Canadian mennonite article series: #4: limits and society
“The rain came down, the streams rose, and the winds blew and beat against that house, and it fell with a great crash.” Matthew 7:27
Let me be bold – Like a vast chain-letter pyramid scheme, like a house built upon the sand, Western society is built upon a poor foundation: cheap energy. Yes, the cheap energy whose shaky foundation we explored in the previous article.
To be sure, cheap energy is not inherently bad. For two centuries the ever increasing availability of energy has allowed the development of tremendously complex societies, with services (health care, education) and opportunities (communications, travel) once not even imaginable, now available to huge numbers of people.
However, like all good things, we get used to them, and the availability of cheap energy is now something that we take for granted. It wouldn't be so bad if cheap energy were merely a convenience, an opportunity to enjoy for a while, and then to live without again. However the assumption of cheap energy has become far more deeply entrenched in our society in ways that are extremely difficult to undo. In this article I will outline three ways:
First, the assumptions of cheap energy have become physically entrenched in the structure of our society. At one point, only a few generations ago, life centered around small walkable towns, with most food produced and goods manufactured locally. Such a societal structure was consistent with low energy inputs, however that structure has largely been dismantled: it is no longer available to be returned to. Our societal infrastructure, having work and home far apart, having many-lane highways, having big-box stores with vast parking lots, are all premised on cheap energy. The roads, expressways, suburbs, sprawling cities, strip malls, pipelines and refineries have been built and will require energy to rebuild.
Next, the assumptions of cheap energy have become economically entrenched in the structure of our society. The skills which people learn and the jobs which people do are, in most cases, highly specialized and service oriented, contributing to and relying on the continued existence of a highly-complex society. Although it is true that the total money spent on energy is a relatively small fraction of Canada's gross national product (GNP_, many significant contributors to our economy (tourism, automobile production, leisure activities) rely on the presence of cheap energy to function.
Finally, the assumptions of cheap energy have become psychologically entrenched in Western society. For one hundred years, every year there was more energy available per person than the year before (see figure). It was always possible to do more; it was always possible to keep what we had and to plan for more things, a bigger vision, a brighter future. It is these same hundred years – four generations – which has been so long as to give us the illusion of indefinite, perpetual growth. The need for growth is deeply embedded; indeed, cities, industries, economies which are not growing are called “stagnant”, as if a sustainable society should be equivalent to pond scum. However energy-per-capita has leveled off, and is likely to begin decreasing, meaning that next year we will not, in fact, be able to do more than now.

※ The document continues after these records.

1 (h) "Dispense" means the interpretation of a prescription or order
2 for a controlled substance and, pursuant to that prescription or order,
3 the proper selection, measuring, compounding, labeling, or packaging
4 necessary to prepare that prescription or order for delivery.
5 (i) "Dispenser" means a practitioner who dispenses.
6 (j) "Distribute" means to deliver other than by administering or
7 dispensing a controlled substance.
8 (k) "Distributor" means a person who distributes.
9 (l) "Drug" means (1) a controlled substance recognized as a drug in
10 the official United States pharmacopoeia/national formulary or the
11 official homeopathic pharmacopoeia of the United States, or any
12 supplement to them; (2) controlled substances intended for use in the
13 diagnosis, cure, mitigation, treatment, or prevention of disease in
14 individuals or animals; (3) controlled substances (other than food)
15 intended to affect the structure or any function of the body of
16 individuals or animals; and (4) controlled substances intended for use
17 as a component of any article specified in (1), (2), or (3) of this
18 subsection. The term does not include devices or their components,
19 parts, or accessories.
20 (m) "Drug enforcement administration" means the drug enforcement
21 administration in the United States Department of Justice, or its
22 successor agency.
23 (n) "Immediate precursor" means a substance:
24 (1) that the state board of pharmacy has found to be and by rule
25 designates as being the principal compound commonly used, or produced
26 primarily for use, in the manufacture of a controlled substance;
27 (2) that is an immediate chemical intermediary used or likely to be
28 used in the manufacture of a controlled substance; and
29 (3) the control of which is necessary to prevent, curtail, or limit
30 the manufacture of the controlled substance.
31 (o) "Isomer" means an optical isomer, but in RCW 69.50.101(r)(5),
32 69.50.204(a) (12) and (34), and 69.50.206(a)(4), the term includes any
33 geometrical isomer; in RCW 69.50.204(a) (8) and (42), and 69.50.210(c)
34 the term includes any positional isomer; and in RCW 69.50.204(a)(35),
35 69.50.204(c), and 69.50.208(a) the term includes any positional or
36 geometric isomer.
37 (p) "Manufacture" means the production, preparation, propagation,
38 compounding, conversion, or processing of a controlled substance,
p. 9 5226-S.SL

For example, the university at which I work is constantly planning for and constructing new buildings. At what point is the university “big enough”? At what point will we be forced to concede that energy costs have risen to the point that we can no longer even maintain the buildings we have?

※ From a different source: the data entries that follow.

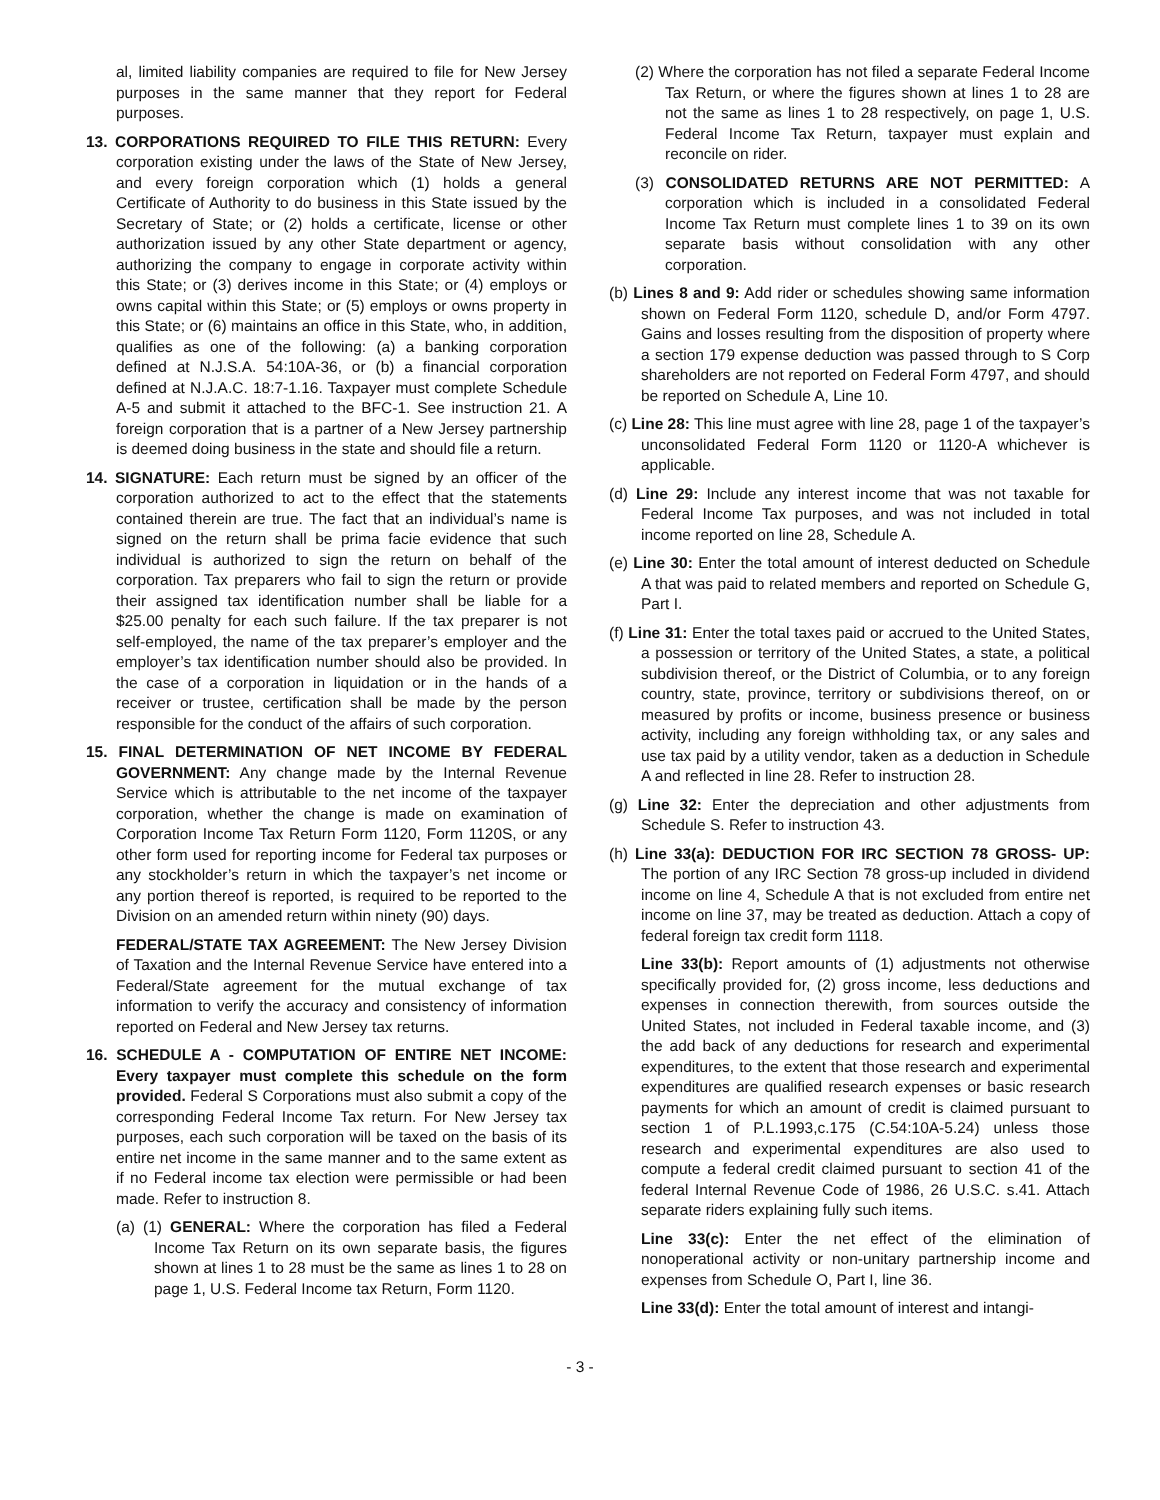al, limited liability companies are required to file for New Jersey purposes in the same manner that they report for Federal purposes.
13. CORPORATIONS REQUIRED TO FILE THIS RETURN: Every corporation existing under the laws of the State of New Jersey, and every foreign corporation which (1) holds a general Certificate of Authority to do business in this State issued by the Secretary of State; or (2) holds a certificate, license or other authorization issued by any other State department or agency, authorizing the company to engage in corporate activity within this State; or (3) derives income in this State; or (4) employs or owns capital within this State; or (5) employs or owns property in this State; or (6) maintains an office in this State, who, in addition, qualifies as one of the following: (a) a banking corporation defined at N.J.S.A. 54:10A-36, or (b) a financial corporation defined at N.J.A.C. 18:7-1.16. Taxpayer must complete Schedule A-5 and submit it attached to the BFC-1. See instruction 21. A foreign corporation that is a partner of a New Jersey partnership is deemed doing business in the state and should file a return.
14. SIGNATURE: Each return must be signed by an officer of the corporation authorized to act to the effect that the statements contained therein are true. The fact that an individual’s name is signed on the return shall be prima facie evidence that such individual is authorized to sign the return on behalf of the corporation. Tax preparers who fail to sign the return or provide their assigned tax identification number shall be liable for a $25.00 penalty for each such failure. If the tax preparer is not self-employed, the name of the tax preparer’s employer and the employer’s tax identification number should also be provided. In the case of a corporation in liquidation or in the hands of a receiver or trustee, certification shall be made by the person responsible for the conduct of the affairs of such corporation.
15. FINAL DETERMINATION OF NET INCOME BY FEDERAL GOVERNMENT: Any change made by the Internal Revenue Service which is attributable to the net income of the taxpayer corporation, whether the change is made on examination of Corporation Income Tax Return Form 1120, Form 1120S, or any other form used for reporting income for Federal tax purposes or any stockholder’s return in which the taxpayer’s net income or any portion thereof is reported, is required to be reported to the Division on an amended return within ninety (90) days.
FEDERAL/STATE TAX AGREEMENT: The New Jersey Division of Taxation and the Internal Revenue Service have entered into a Federal/State agreement for the mutual exchange of tax information to verify the accuracy and consistency of information reported on Federal and New Jersey tax returns.
16. SCHEDULE A - COMPUTATION OF ENTIRE NET INCOME: Every taxpayer must complete this schedule on the form provided. Federal S Corporations must also submit a copy of the corresponding Federal Income Tax return. For New Jersey tax purposes, each such corporation will be taxed on the basis of its entire net income in the same manner and to the same extent as if no Federal income tax election were permissible or had been made. Refer to instruction 8.
(a) (1) GENERAL: Where the corporation has filed a Federal Income Tax Return on its own separate basis, the figures shown at lines 1 to 28 must be the same as lines 1 to 28 on page 1, U.S. Federal Income tax Return, Form 1120.
(2) Where the corporation has not filed a separate Federal Income Tax Return, or where the figures shown at lines 1 to 28 are not the same as lines 1 to 28 respectively, on page 1, U.S. Federal Income Tax Return, taxpayer must explain and reconcile on rider.
(3) CONSOLIDATED RETURNS ARE NOT PERMITTED: A corporation which is included in a consolidated Federal Income Tax Return must complete lines 1 to 39 on its own separate basis without consolidation with any other corporation.
(b) Lines 8 and 9: Add rider or schedules showing same information shown on Federal Form 1120, schedule D, and/or Form 4797. Gains and losses resulting from the disposition of property where a section 179 expense deduction was passed through to S Corp shareholders are not reported on Federal Form 4797, and should be reported on Schedule A, Line 10.
(c) Line 28: This line must agree with line 28, page 1 of the taxpayer’s unconsolidated Federal Form 1120 or 1120-A whichever is applicable.
(d) Line 29: Include any interest income that was not taxable for Federal Income Tax purposes, and was not included in total income reported on line 28, Schedule A.
(e) Line 30: Enter the total amount of interest deducted on Schedule A that was paid to related members and reported on Schedule G, Part I.
(f) Line 31: Enter the total taxes paid or accrued to the United States, a possession or territory of the United States, a state, a political subdivision thereof, or the District of Columbia, or to any foreign country, state, province, territory or subdivisions thereof, on or measured by profits or income, business presence or business activity, including any foreign withholding tax, or any sales and use tax paid by a utility vendor, taken as a deduction in Schedule A and reflected in line 28. Refer to instruction 28.
(g) Line 32: Enter the depreciation and other adjustments from Schedule S. Refer to instruction 43.
(h) Line 33(a): DEDUCTION FOR IRC SECTION 78 GROSS- UP: The portion of any IRC Section 78 gross-up included in dividend income on line 4, Schedule A that is not excluded from entire net income on line 37, may be treated as deduction. Attach a copy of federal foreign tax credit form 1118.
Line 33(b): Report amounts of (1) adjustments not otherwise specifically provided for, (2) gross income, less deductions and expenses in connection therewith, from sources outside the United States, not included in Federal taxable income, and (3) the add back of any deductions for research and experimental expenditures, to the extent that those research and experimental expenditures are qualified research expenses or basic research payments for which an amount of credit is claimed pursuant to section 1 of P.L.1993,c.175 (C.54:10A-5.24) unless those research and experimental expenditures are also used to compute a federal credit claimed pursuant to section 41 of the federal Internal Revenue Code of 1986, 26 U.S.C. s.41. Attach separate riders explaining fully such items.
Line 33(c): Enter the net effect of the elimination of nonoperational activity or non-unitary partnership income and expenses from Schedule O, Part I, line 36.
Line 33(d): Enter the total amount of interest and intangi-
- 3 -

Even worse, the buildings which we built were not built to last. If everything is going to get rebuilt in ten years, then long-term quality is a needless expense. If, however, at some point we can no longer re-invent our society we will be stuck with our creation, and there will be regrets.
The notion of Western society's sustainability has almost become a bad joke: most people, even people not environmentally or socially motivated, will concede that the Western way of life is not sustainable long-term.
But it's not a joke. There were parts of the Roman empire in France which exported a lot of agricultural produce to Rome, and yet were productive and well-off. However after the collapse of the Roman empire, although there was no plague, no environmental catastrophe, and even no more food exports, yet the people in this part of France were left desperately poor, literally eating mud and grass. The supporting structure of an advanced, organized, specialized society had fallen apart.
The only possible conclusion is that we need to use remaining fossil fuels towards rebuilding our society, our infrastructure, and towards the development of new energy sources. This has been done before: Western society moved from wood energy and horse power, to coal energy and steam engines, to oil energy and internal combustion engines, and finally to nuclear energy (see figure). Seen in this light, using fossil fuels to preserve status quo is crazy: we have a limited endowment of fossil fuels remaining that is needed to rebuild our infrastructure.
Many people will argue that “the market” (capitalism) will automatically take care of this transition, as it did the transition from horsepower to coal to oil. However these previous transitions were always to denser forms of energy, always towards a future with more available energy. Furthermore, economic markets tend to be very short-term and do a terrible job of anticipating the future or accounting for non-economic costs (like an ecosystem). There is a very real possibility of getting stuck: as long as energy is cheap we squander a precious resource and compromise the future, as energy gets expensive we may find too little energy remaining to rebuild society.
Rebuilding society's infrastructure seems like such a vast, hopeless task that there is no way for an individual to respond. However we need to start, one person at a time, changing our attitudes towards energy use and indefinite growth. Many questions of growth and infrastructure are decided at the local and regional levels. We need changed expectations of individuals and their lifestyles, of the companies in which we work, of the local and regional governments which are charged with making long-term decisions on planning, transit, and infrastructure. There are many opportunities for the motivated individual to contribute to change.